§ **Text provided**
========================

One gal over in the corner started praying out loud for her husband to “man up” and be the “Jesus man” that God intended for her and their unborn baby.

Whoa, buddy. I was thinking if I prayed a prayer like that in front of God and everybody my husband might leave me to join up with the French Foreign Legion.  Do they still exist? Or maybe some pirate ship. He would definitely be tempted to do some bad-ass Johnny Depp impression.

But what really got me to squirming was when the fellow to my left started praying for God to deliver single mamas from their shame.

Seriously.

I know he didn’t mean it the way it sounded. Or at least I hope he didn’t, but that’s exactly what he said — God needed to deliver single mamas from their shame.

The single-mama daughter in me wanted to rise up and give somebody the trailer park beat down.

What the hell?

Men.

Say the stupidest things sometimes.

It got worse, people.

I should mention that earlier that day, I’d spent the afternoon with a gal who recently lost her mama. Unexpectedly. At still a relatively young age. She was fine the first few weeks in December. Nothing going on. Doing her regular thing. But then Christmas week she started feeling poorly. Said she was weak and tired.

By the first week in January she was in the hospital, intubated, cancer throughout her body. Then she was dead. Just like that. Planning Christmas one week. Planning the funeral a couple of weeks later.

Her daughter hadn’t yet recovered from the death of her own baby just two years ago. One minute he was a healthy cherub and the next he was at Oregon Health Sciences Hospital, hooked up to a heart monitor and breathing tubes and feeding tubes. A rare heart defect, doctors said, before the first operation.

He might not make it out of the operating room, doctors said during the second operation.  He did, but he was brain dead.  His mama was in shock and wanting so badly to find something that would resurrect her boy. So when friends offered to come pray the devil out of him, she agreed.

========================

§ **Supplied records**
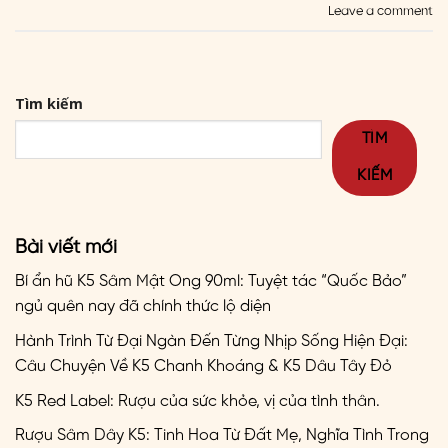
Leave a comment
Tìm kiếm
TÌM
KIẾM
Bài viết mới
Bí ẩn hũ K5 Sâm Mật Ong 90ml: Tuyệt tác “Quốc Bảo”
ngủ quên nay đã chính thức lộ diện
Hành Trình Từ Đại Ngàn Đến Từng Nhịp Sống Hiện Đại:
Câu Chuyện Về K5 Chanh Khoáng & K5 Dâu Tây Đỏ
K5 Red Label: Rượu của sức khỏe, vị của tình thân.
Rượu Sâm Dây K5: Tinh Hoa Từ Đất Mẹ, Nghĩa Tình Trong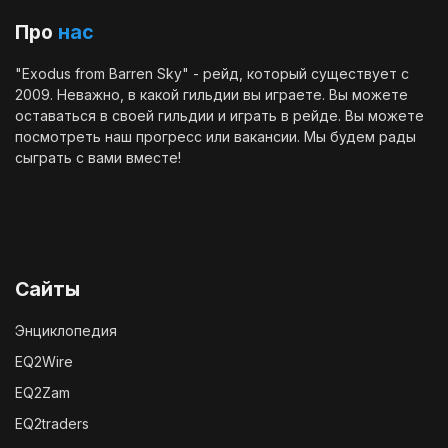
Про
нас
"Exodus from Barren Sky" - рейд, который существует с
2009. Неважно, в какой гильдии вы играете. Вы можете
оставаться в своей гильдии и играть в рейде. Вы можете
посмотреть наш
прогресс
или
вакансии
. Мы будем рады
сыграть с вами вместе!
Сайты
Энциклопедия
EQ2Wire
EQ2Zam
EQ2traders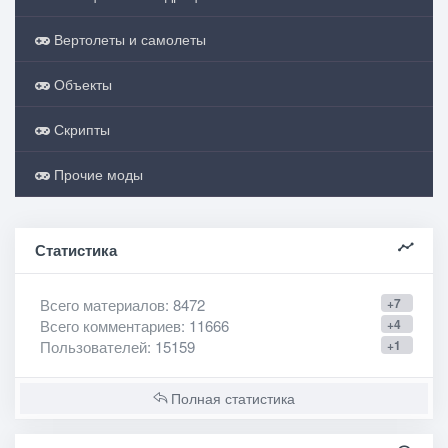
Вертолеты и самолеты
Объекты
Скрипты
Прочие моды
Статистика
Всего материалов
: 8472
+7
Всего комментариев
: 11666
+4
Пользователей
: 15159
+1
Полная статистика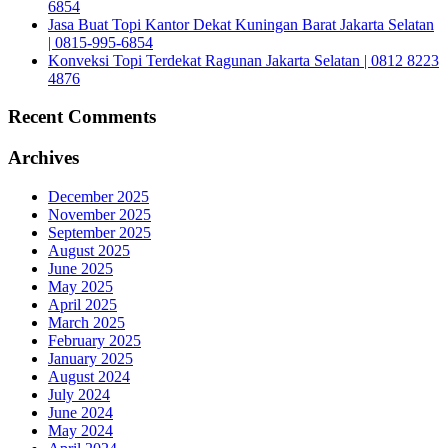
6854
Jasa Buat Topi Kantor Dekat Kuningan Barat Jakarta Selatan
| 0815-995-6854
Konveksi Topi Terdekat Ragunan Jakarta Selatan | 0812 8223
4876
Recent Comments
Archives
December 2025
November 2025
September 2025
August 2025
June 2025
May 2025
April 2025
March 2025
February 2025
January 2025
August 2024
July 2024
June 2024
May 2024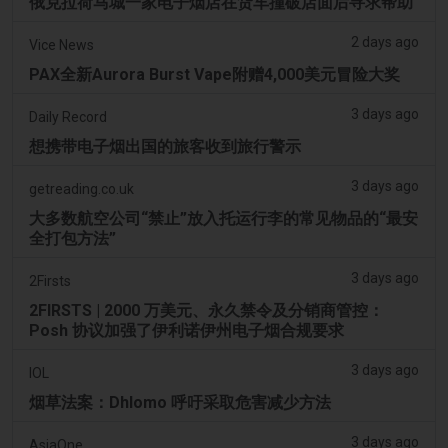
俄克拉荷马城一家电子烟店在货车撞破店面后寻求帮助
2 days ago
Vice News
PAX全新Aurora Burst Vape附赠4,000美元冒险大奖
3 days ago
Daily Record
想携带电子烟出国的旅客收到旅行警示
3 days ago
getreading.co.uk
大多数航空公司“禁止”放入托运行李的常见物品的“最安
全打包方法”
3 days ago
2Firsts
2FIRSTS | 2000 万美元、永久禁令及分销商管控：
Posh 协议加强了伊利诺伊州电子烟合规要求
3 days ago
IOL
烟草法案：Dhlomo 呼吁采取危害减少方法
3 days ago
AsiaOne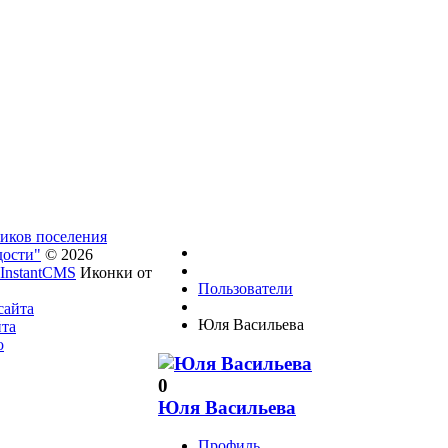
ников поселения
дости"
© 2026
InstantCMS
Иконки от
Пользователи
сайта
Юля Васильева
йта
о
0
Юля Васильева
Профиль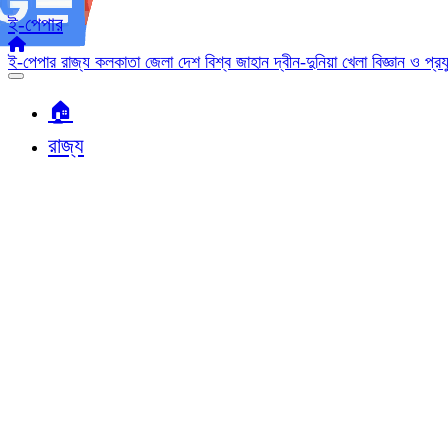
ই-পেপার
ই-পেপার
রাজ্য
কলকাতা
জেলা
দেশ
বিশ্ব জাহান
দ্বীন-দুনিয়া
খেলা
বিজ্ঞান ও প্র
🏠︎
রাজ্য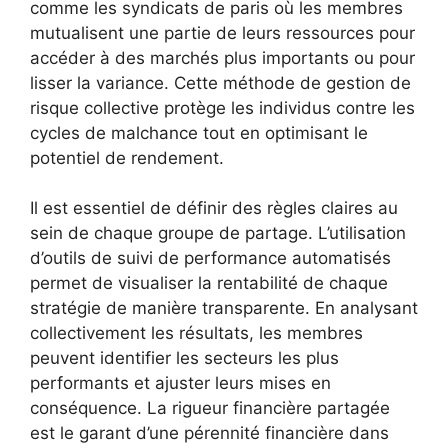
comme les syndicats de paris où les membres
mutualisent une partie de leurs ressources pour
accéder à des marchés plus importants ou pour
lisser la variance. Cette méthode de gestion de
risque collective protège les individus contre les
cycles de malchance tout en optimisant le
potentiel de rendement.
Il est essentiel de définir des règles claires au
sein de chaque groupe de partage. L’utilisation
d’outils de suivi de performance automatisés
permet de visualiser la rentabilité de chaque
stratégie de manière transparente. En analysant
collectivement les résultats, les membres
peuvent identifier les secteurs les plus
performants et ajuster leurs mises en
conséquence. La rigueur financière partagée
est le garant d’une pérennité financière dans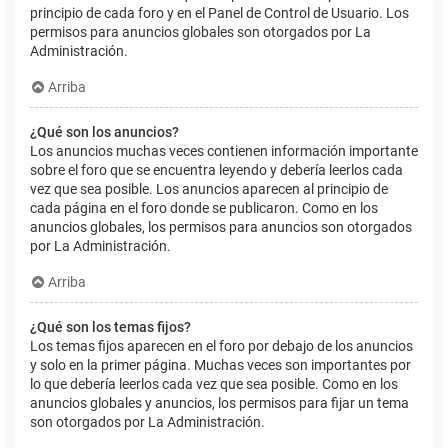
principio de cada foro y en el Panel de Control de Usuario. Los
permisos para anuncios globales son otorgados por La
Administración.
Arriba
¿Qué son los anuncios?
Los anuncios muchas veces contienen información importante
sobre el foro que se encuentra leyendo y debería leerlos cada
vez que sea posible. Los anuncios aparecen al principio de
cada página en el foro donde se publicaron. Como en los
anuncios globales, los permisos para anuncios son otorgados
por La Administración.
Arriba
¿Qué son los temas fijos?
Los temas fijos aparecen en el foro por debajo de los anuncios
y solo en la primer página. Muchas veces son importantes por
lo que debería leerlos cada vez que sea posible. Como en los
anuncios globales y anuncios, los permisos para fijar un tema
son otorgados por La Administración.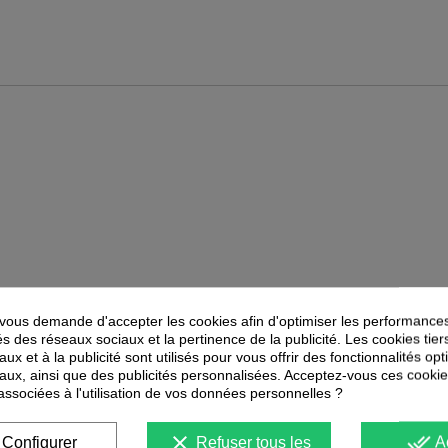
ous demande d'accepter les cookies afin d'optimiser les performances
és des réseaux sociaux et la pertinence de la publicité. Les cookies tier
ux et à la publicité sont utilisés pour vous offrir des fonctionnalités op
PEUVENT ÉGALEMENT VOUS INTÉRESSER
aux, ainsi que des publicités personnalisées. Acceptez-vous ces cookie
 associées à l'utilisation de vos données personnelles ?
-
35
%
-
40
%
PROMOTION
PROMOTION
clear
done_all
Configurer
Refuser tous les
A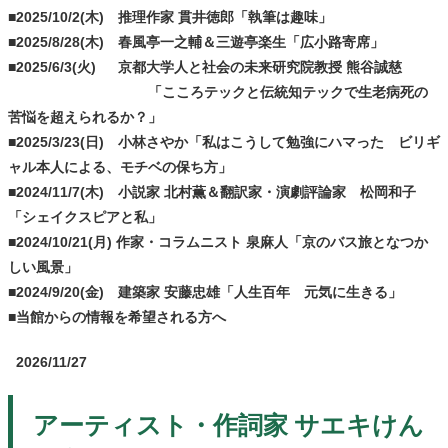
■2025/10/2(木) 推理作家 貫井徳郎「執筆は趣味」
■2025/8/28(木) 春風亭一之輔＆三遊亭楽生「広小路寄席」
■2025/6/3(火) 京都大学人と社会の未来研究院教授 熊谷誠慈
「こころテックと伝統知テックで生老病死の
苦悩を超えられるか？」
■2025/3/23(日) 小林さやか「私はこうして勉強にハマった ビリギ
ャル本人による、モチベの保ち方」
■2024/11/7(木) 小説家 北村薫＆翻訳家・演劇評論家 松岡和子
「シェイクスピアと私」
■2024/10/21(月) 作家・コラムニスト 泉麻人「京のバス旅となつか
しい風景」
■2024/9/20(金) 建築家 安藤忠雄「人生百年 元気に生きる」
■当館からの情報を希望される方へ
2026/11/27
アーティスト・作詞家 サエキけん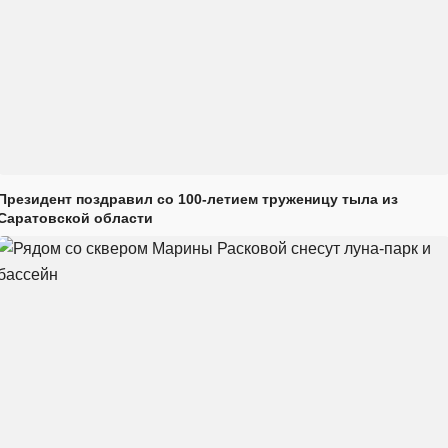
Президент поздравил со 100-летием труженицу тыла из
Саратовской области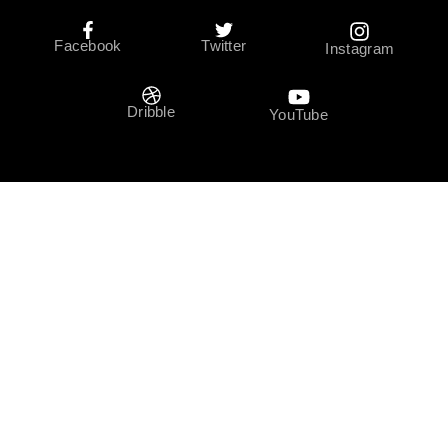
Facebook
Twitter
Instagram
Dribble
YouTube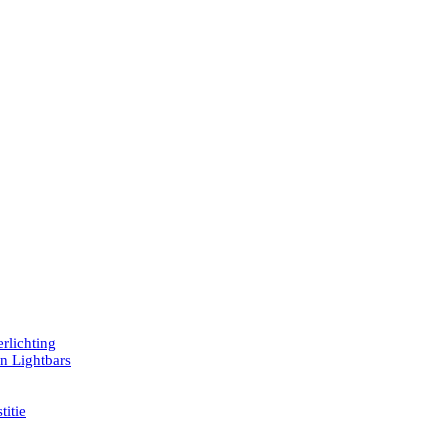
rlichting
en Lightbars
titie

========================

§ **Task instructions**
(1) From the excerpt, repeat the stretch from "I should mention" through "weak and tired.".
(2) Rewrite the excerpt's paragraph beginning "By the first week in January" as a shorter version that keeps its main facts.
(3) Name each thing the excerpt says the baby was hooked up to at Oregon Health Sciences Hospital.
The material is not needed for any of this work.

§ **Answer section**
(1)
I should mention that earlier that day, I’d spent the afternoon with a gal who recently lost her mama. Unexpectedly. At still a relatively young age. She was fine the first few weeks in December. Nothing going on. Doing her regular thing. But then Christmas week she started feeling poorly. Said she was weak and tired.

(2) By early January she was hospitalized and intubated, with cancer throughout her body, and then she died suddenly. Planning for Christmas gave way to planning a funeral a couple of weeks later.

(3)
- A heart monitor
- Breathing tubes
- Feeding tubes